Hello,
On the page 25 of the book The Rust Programming Language, 2nd Edition, there is an exmaple
use std::io;
use std::cmp::Ordering;
use rand::Rng;
fn main() {
println!("Guess the number!");
let secret_number=rand::thread_rng().gen_range(1..=100);
println!("Please input your guess.");
let mut guess=String::new();
io::stdin()
.read_line(&mut guess)
.expect("Failed to read line.");
let guess:u32=guess
.trim()
.parse()
.expect("Please type a number!");
println!("You guessed: {guess}");
match guess.cmp(&secret_number){
Ordering::Less =>println!("Too small!"),
Ordering::Greater=>println!("Too big!"),
Ordering::Equal=>println!("You win!"),
}
}
There is a mut before the guess in read_line(&mut guess) but not a mut after match. What is the reason and when should I add a mut?
read_line is a function that has one parameter. The type of the parameter is &mut String, which is a mutable reference to a String. The reason a mutable reference is needed is because read_line will modify the string. When you have a String in a variable, guess in this case, you pass it as this type with the syntax &mut guess. This passes a mutable reference to guess.
match is not a function. The expression after match does not need to be a mutable reference, because the rest of the match expression (everything in the braces) doesn't require it. This match statement reads the expression, but doesn't modify it.
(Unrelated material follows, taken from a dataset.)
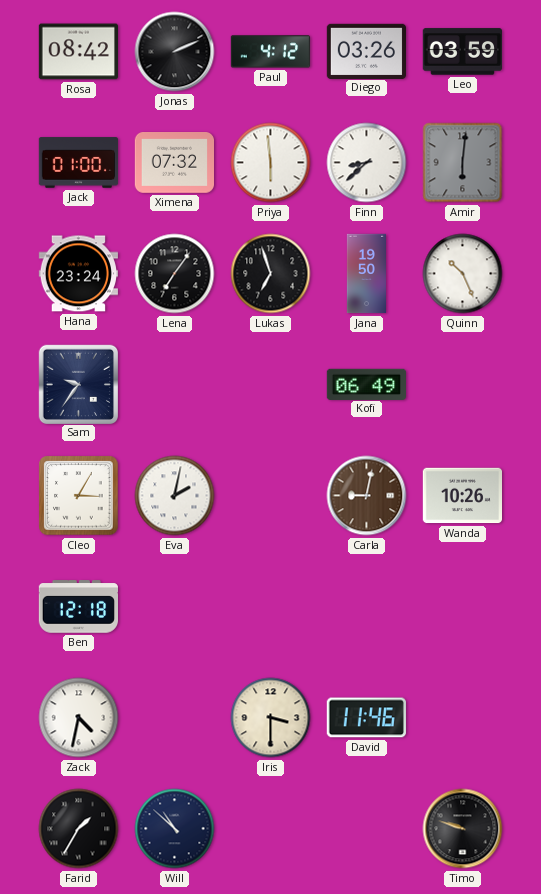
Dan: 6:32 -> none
(I have to say that Rust is very difficult to learn as your first language. You can do it. But an easier route is to first learn a simpler language like Python or Go, and then learn Rust.)
You mean, what's the difference between read_line(&mut guess) and guess.cmp(&secret_number)? Simply put, that's different syntax for different types.
In Rust, references (or borrows, as they are also called) are full-blown types, just like numbers and strings are. For every type T, like i32 or String, there is a type of shared, or immutable, references to this type, &T, and a type of exclusive, or mutable, ones, &mut T. The syntax for creating such references mirrors the syntax for type itself: if you have value val of type T, you can create &val of type &T and &mut val of type &mut T.
As for why there was mutable reference in the first case and immutable one in the second case - well, that's just what the signature of each corresponding function does require: Stdin::read_line takes &mut String (it obviously needs it, since it has to modify the string), while u32::cmp takes &u32 (it needs only to look at the value, not to consume or change it).
IMHO let mut is a poorly designed language feature.
It's required for some cases of mutating values but not others, and the distinction is a deep technicality that is only explained circularly that this is how it's implemented and this is what the compiler wants.
If you take a mutable reference via binding to the whole object stored in the binding you need let mut, but if you reborrow or use a &mut reference already stored somewhere else, then you don't need let mut. You also don't need let mut when you mutate a temporary value even if that value has been moved from a non-mut binding.
In short: just add mut where the compiler wants it, and don't worry about it. It's an unimportant lint. The real mutability is only controlled by ownership and &mut references.